Prof. Dr. Oğuzlu, Hizbullah'ın çok da rasyonel bir şekilde İsrail'i hedef almasına gerek olmadığını aktararak, “Hizbullah’ın İsrail’e saldırması, İsrail’in de bunu fırsat bilip karşı saldırıda bulunması, İsrail’in işine yarayan bir durum. 2006'daki savaşta da Hizbullah için çok yıkıcı bir sonuç ortaya çıktı, çok fazla kayıp da verdi. Bundan pek bir şey kazanma ihtimali yok.” ifadelerini kullandı.

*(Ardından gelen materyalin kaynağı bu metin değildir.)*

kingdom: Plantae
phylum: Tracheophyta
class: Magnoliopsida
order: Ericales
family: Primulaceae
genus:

İRAN’DAN ÇOK İSRAİL’E YARAR
İran'ın bile Hizbullah'ı bilfiil, İsrail karşısında kullanacağını, ‘saldır artık zamanı geldi’ dediğini düşünmediğini belirten Prof. Dr. Oğuzlu, sözlerine şu satırları ekledi, “İran'ın zaten derdi başından aşkın. Şu anda rejimin devam edip etmemesi gündemde. İran'da seçimler var. Böyle bir ortamda Hizbullah üzerinden İsrail'e bir cephe açmak, İran'dan çok İsrail'e yarar. Bütün bunları düşünecek olursanız; Hizbullah'a karşı bir hamle yapmaya kararlı olması şaşırtıcı bir şey değil. Bunlar Netenyahu Hükümeti’nin iktidardaki günlerini uzatmak adına savaşı uzatma ve yayma stratejisinin bir parçası diye düşünüyorum.”
AMAÇLARI NE?
Netenyahu Hükümeti’nin amaçları hakkında değerlendirmelerde bulunan Prof. Dr. Oğuzlu, “İki devletli çözüme inanmıyor, mümkünse Filistinlilerin kontrolündeki bölgeleri hem Batı Şeria'yı hem Gazze’yi Filistinlilerden temizlemeye çalışıyor. Hatta mümkünse onu İsrail topraklarına katmak, işgal etmek tam anlamıyla. Orta ve uzun vadede böyle bir hedefinin olduğu açık.” iadelerine yer verdi.
LÜBNAN BATAKLIK OLUR
Netenyahu Hükümeti’nin Ürdün Nehri’nden Akdeniz'e kadar ‘Herkes İsrail devletinin kontrolünde olsun’ şeklinde yayılmacı, maksimalist bir politikası olduğunu hatırlatan Prof. Dr. Oğuzlu, sözlerini şu şekilde sonlandırdı, “Ama bunun sınırı da belli; Hizbullah'ı yenip, Lübnan'ın güneyini işgal etmek anlamına gelmez. Orası bir bataklık olur İsrail için, bunu istediğini düşünmüyorum.”